Text under study Block Start

The CDA, and any other similar agency in other jurisdictions, would be wise to ensure that potential adoptees would not likely fall victim to sexual deviancy and other forms of child abuse, as well as not be taken as part of a ruse for human trafficking.
But even though there are significant security checks to hurdle, this newspaper believes that adoptions have become subject to bureaucratic constipation, that age-old governmental tradition grounded in the philosophy that efficiency and thoroughness are mutually exclusive.
To be clear, Ms Belliveau's disappointment is not unique. This newspaper has in the past revealed how the seemingly static procedures of the CDA have sapped the optimism of would-be parents and discouraged others from even trying. It's a long, thankless grind.
There are grave implications if this continues. First, children who grow up in stable, loving homes are less likely to become dysfunctional adults, thus contributing to a healthy, vibrant society. No matter how diligent and how well-intentioned the efforts at caring for children in homes or places of safety, the State is hardly the best option for super parent. Besides the fiscal constraints and closed culture of non-transparency, children are oftentimes neglected or rendered social misfits.
Second, when the official channels of adoption are bunged with gridlock and a web of bureaucracy, people will be more likely to engage in informal, privately organised guardianships, which put such children at greater risk of abuse and neglect because the State is ignorant of these ad hoc pacts. That's a consequence the Government must deter.
It cannot be right that aspiring Jamaican parents must wait five, six or seven years for an adoption to be completed.
Perhaps Ms Lisa Hanna, the minister of youth who has oversight of the CDA, could undertake a review of the adoption mechanism in order to establish more reasonable timelines during which children in state care could find a suitable home.
Be thorough and precise in overseeing the handover of parental rights. But for God sake, don't punish adoptive parents.

Text under study Block End
Supplied material Block Start

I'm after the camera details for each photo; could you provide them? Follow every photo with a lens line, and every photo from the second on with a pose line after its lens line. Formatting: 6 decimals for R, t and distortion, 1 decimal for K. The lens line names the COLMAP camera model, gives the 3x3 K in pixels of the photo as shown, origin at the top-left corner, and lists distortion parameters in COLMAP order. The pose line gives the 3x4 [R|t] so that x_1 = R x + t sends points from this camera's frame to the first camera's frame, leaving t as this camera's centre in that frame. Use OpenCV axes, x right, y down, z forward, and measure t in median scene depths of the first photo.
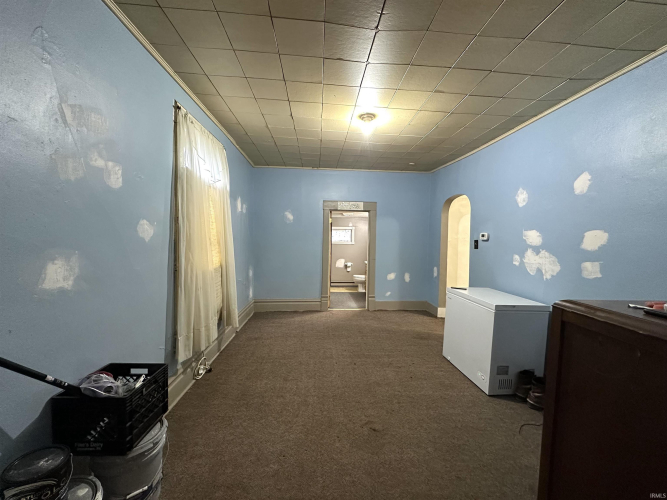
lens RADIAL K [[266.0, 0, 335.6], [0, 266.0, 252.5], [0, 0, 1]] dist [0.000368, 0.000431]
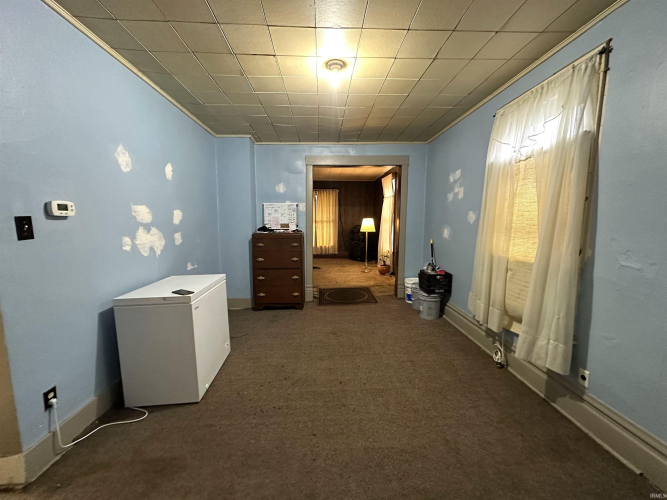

Supplied material Block End

Activity A = In the editorial on adoption delays, quote everything from "The CDA, and" down to "for human trafficking.".
Activity B = Decide whether each statement agrees with the editorial on adoption delays, giving yes or no and the words of the editorial that settle it: (i) Aspiring Jamaican parents may wait five, six or seven years for an adoption to be completed. (ii) Ms Lisa Hanna, the minister of youth, has oversight of the CDA. (iii) The State is the best option for raising children in its care.
The listing above comes from a separate source.

Your response A =
The CDA, and any other similar agency in other jurisdictions, would be wise to ensure that potential adoptees would not likely fall victim to sexual deviancy and other forms of child abuse, as well as not be taken as part of a ruse for human trafficking.

Your response B =
(i) Yes: "It cannot be right that aspiring Jamaican parents must wait five, six or seven years for an adoption to be completed."
(ii) Yes: "Ms Lisa Hanna, the minister of youth who has oversight of the CDA"
(iii) No: "the State is hardly the best option for super parent."